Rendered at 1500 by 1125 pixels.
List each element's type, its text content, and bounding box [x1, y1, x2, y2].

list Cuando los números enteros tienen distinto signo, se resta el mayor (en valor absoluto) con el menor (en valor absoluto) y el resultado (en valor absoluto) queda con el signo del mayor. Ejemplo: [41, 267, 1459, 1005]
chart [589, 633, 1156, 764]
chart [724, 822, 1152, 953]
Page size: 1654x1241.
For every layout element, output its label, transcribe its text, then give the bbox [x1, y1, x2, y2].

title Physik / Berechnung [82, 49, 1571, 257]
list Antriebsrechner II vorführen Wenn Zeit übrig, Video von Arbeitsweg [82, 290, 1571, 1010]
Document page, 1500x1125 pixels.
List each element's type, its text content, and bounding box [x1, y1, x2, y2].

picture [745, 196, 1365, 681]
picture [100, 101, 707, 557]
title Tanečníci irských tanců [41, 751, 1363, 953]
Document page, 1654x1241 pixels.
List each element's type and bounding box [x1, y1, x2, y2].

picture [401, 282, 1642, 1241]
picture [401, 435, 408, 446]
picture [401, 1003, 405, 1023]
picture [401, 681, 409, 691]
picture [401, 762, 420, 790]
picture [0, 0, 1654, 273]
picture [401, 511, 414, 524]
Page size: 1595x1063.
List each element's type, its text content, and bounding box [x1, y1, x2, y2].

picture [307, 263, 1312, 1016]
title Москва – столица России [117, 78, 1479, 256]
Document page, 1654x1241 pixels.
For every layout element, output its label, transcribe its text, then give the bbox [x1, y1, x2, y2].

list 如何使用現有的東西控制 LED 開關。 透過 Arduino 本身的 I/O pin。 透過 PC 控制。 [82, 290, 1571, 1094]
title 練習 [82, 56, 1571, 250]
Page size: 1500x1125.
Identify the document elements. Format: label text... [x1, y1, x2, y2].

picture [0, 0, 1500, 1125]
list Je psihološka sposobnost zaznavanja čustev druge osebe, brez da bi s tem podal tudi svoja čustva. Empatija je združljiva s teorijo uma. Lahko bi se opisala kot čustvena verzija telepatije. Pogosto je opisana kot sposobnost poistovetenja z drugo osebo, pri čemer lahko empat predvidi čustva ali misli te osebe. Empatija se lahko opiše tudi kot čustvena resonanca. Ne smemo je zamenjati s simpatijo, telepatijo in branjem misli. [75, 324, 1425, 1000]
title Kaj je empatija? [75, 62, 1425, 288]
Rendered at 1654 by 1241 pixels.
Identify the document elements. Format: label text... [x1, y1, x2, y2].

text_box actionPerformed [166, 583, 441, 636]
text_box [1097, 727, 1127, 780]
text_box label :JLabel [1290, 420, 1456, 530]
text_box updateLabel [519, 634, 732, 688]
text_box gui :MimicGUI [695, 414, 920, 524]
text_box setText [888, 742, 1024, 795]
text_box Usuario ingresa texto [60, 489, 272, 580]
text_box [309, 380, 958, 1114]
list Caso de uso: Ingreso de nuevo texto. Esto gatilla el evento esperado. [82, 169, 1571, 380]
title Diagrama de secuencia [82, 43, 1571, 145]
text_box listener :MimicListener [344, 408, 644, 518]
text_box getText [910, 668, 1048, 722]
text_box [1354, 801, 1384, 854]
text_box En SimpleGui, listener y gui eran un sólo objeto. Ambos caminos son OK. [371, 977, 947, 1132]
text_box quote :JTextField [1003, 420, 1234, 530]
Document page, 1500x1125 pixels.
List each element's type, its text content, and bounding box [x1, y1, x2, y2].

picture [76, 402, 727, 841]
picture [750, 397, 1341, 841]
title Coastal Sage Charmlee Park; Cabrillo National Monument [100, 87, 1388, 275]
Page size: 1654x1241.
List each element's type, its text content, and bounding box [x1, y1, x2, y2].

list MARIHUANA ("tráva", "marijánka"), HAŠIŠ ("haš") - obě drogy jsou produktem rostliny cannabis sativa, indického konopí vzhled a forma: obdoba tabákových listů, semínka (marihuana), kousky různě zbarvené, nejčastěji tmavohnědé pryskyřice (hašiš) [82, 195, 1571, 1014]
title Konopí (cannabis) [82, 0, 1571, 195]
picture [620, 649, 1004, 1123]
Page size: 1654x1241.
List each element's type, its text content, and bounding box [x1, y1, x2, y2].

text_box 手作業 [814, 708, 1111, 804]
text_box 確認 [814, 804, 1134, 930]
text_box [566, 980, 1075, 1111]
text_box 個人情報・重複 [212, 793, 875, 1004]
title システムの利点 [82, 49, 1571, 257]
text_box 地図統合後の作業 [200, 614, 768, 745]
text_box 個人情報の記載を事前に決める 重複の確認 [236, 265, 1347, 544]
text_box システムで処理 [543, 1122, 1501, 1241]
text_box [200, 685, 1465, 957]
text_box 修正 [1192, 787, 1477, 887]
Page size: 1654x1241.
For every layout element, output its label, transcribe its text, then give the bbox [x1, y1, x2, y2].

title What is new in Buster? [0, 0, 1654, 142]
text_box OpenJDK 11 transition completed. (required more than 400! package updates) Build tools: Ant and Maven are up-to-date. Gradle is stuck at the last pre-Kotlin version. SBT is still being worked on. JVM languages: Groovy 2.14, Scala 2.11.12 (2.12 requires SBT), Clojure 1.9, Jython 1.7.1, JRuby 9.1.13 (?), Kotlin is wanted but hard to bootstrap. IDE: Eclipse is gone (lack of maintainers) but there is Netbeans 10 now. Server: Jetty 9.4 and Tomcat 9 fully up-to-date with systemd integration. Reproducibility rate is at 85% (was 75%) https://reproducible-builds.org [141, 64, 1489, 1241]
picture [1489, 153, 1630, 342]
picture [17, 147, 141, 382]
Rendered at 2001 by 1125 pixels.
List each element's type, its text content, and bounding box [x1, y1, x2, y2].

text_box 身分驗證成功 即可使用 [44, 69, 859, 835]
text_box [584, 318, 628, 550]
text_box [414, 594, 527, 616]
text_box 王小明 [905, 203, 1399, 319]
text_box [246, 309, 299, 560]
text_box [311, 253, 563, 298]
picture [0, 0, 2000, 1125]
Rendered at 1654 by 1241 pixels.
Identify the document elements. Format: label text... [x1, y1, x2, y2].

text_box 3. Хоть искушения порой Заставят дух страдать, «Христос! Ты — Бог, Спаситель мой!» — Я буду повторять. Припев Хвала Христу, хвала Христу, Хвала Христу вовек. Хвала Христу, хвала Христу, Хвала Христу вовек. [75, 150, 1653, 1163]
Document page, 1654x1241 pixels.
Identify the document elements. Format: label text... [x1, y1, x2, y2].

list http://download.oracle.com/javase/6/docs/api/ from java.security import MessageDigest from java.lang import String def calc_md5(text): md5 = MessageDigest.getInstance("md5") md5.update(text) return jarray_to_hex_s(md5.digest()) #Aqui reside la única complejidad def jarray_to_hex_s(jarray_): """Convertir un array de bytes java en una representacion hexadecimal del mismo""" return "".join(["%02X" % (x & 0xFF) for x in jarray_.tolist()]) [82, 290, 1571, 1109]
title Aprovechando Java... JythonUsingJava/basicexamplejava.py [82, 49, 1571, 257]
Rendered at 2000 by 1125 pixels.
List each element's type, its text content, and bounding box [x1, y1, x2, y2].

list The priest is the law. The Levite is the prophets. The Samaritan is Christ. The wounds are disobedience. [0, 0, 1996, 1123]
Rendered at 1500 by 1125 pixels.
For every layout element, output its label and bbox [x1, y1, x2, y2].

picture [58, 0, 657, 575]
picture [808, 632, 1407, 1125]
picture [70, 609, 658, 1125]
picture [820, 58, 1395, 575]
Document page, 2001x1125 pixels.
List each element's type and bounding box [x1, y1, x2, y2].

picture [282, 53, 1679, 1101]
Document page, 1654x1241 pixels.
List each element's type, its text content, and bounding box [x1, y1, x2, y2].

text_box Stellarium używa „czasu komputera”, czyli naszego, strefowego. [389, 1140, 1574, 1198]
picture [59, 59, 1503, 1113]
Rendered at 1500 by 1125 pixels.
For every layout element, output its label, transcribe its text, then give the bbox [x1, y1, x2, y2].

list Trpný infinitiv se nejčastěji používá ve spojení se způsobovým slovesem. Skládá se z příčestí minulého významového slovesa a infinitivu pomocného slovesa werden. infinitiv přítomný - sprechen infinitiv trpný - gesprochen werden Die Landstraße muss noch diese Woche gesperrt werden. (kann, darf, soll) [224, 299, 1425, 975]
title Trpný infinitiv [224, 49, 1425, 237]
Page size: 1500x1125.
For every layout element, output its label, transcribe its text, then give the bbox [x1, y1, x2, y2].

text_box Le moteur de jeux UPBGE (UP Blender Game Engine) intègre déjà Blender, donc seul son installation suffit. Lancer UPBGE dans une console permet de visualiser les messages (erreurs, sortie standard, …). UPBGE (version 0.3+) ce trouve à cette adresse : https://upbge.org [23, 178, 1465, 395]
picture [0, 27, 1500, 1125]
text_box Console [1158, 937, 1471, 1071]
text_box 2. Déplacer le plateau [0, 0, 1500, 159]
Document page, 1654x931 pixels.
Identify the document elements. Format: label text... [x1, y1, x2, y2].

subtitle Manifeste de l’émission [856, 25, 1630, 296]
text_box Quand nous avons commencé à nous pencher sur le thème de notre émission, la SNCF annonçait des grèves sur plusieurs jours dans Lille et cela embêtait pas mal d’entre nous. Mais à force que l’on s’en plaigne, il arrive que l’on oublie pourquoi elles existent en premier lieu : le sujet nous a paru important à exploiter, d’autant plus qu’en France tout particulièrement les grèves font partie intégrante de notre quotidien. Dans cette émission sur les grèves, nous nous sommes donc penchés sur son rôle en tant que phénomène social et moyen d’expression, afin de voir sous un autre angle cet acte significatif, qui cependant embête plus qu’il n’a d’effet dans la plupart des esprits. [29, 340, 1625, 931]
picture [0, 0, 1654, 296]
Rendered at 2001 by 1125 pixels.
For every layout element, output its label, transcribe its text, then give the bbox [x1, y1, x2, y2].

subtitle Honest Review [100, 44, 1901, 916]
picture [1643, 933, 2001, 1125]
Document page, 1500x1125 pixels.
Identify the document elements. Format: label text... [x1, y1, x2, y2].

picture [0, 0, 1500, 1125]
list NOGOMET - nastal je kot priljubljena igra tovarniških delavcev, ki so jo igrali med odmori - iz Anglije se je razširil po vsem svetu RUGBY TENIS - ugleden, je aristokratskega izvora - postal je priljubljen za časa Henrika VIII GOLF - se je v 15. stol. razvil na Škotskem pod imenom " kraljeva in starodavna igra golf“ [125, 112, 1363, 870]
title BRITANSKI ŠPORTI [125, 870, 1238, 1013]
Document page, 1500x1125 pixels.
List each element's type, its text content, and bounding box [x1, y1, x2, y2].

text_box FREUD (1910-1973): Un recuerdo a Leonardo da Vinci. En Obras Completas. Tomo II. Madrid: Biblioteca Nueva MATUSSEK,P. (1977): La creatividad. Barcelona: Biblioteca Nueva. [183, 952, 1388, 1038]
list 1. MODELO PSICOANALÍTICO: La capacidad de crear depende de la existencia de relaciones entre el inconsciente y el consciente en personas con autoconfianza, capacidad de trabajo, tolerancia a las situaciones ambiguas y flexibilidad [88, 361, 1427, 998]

================================

**Written request:** Swap "Identify" for "Locate" in the lines of the listing starting at the line containing "Document page, 1654x931 pixels." and ending at the line containing "subtitle Manifeste de". Return only those lines, unchanged in every other respect.

**Task result:**
Document page, 1654x931 pixels.
Locate the document elements. Format: label text... [x1, y1, x2, y2].

subtitle Manifeste de l’émission [856, 25, 1630, 296]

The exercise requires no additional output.